* **SUPPLIED INFORMATION**:
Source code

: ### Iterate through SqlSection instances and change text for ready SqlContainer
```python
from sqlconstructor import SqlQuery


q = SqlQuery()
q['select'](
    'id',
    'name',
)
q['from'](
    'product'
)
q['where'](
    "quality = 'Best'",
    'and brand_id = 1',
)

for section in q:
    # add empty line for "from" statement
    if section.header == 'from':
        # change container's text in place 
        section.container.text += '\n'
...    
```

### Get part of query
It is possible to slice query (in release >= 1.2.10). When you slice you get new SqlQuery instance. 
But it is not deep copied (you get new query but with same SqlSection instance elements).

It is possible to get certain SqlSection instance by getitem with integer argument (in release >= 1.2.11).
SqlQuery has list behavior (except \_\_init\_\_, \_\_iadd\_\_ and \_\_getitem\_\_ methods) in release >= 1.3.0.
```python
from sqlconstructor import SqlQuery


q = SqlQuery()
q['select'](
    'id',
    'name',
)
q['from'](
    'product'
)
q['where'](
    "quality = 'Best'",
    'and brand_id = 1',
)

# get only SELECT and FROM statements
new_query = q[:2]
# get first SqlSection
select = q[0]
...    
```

* **BRIEF**: Print out an identical copy of the whole listing.

* **SOLUTION BELOW**:
Source code

: ### Iterate through SqlSection instances and change text for ready SqlContainer
```python
from sqlconstructor import SqlQuery


q = SqlQuery()
q['select'](
    'id',
    'name',
)
q['from'](
    'product'
)
q['where'](
    "quality = 'Best'",
    'and brand_id = 1',
)

for section in q:
    # add empty line for "from" statement
    if section.header == 'from':
        # change container's text in place 
        section.container.text += '\n'
...    
```

### Get part of query
It is possible to slice query (in release >= 1.2.10). When you slice you get new SqlQuery instance. 
But it is not deep copied (you get new query but with same SqlSection instance elements).

It is possible to get certain SqlSection instance by getitem with integer argument (in release >= 1.2.11).
SqlQuery has list behavior (except \_\_init\_\_, \_\_iadd\_\_ and \_\_getitem\_\_ methods) in release >= 1.3.0.
```python
from sqlconstructor import SqlQuery


q = SqlQuery()
q['select'](
    'id',
    'name',
)
q['from'](
    'product'
)
q['where'](
    "quality = 'Best'",
    'and brand_id = 1',
)

# get only SELECT and FROM statements
new_query = q[:2]
# get first SqlSection
select = q[0]
...    
```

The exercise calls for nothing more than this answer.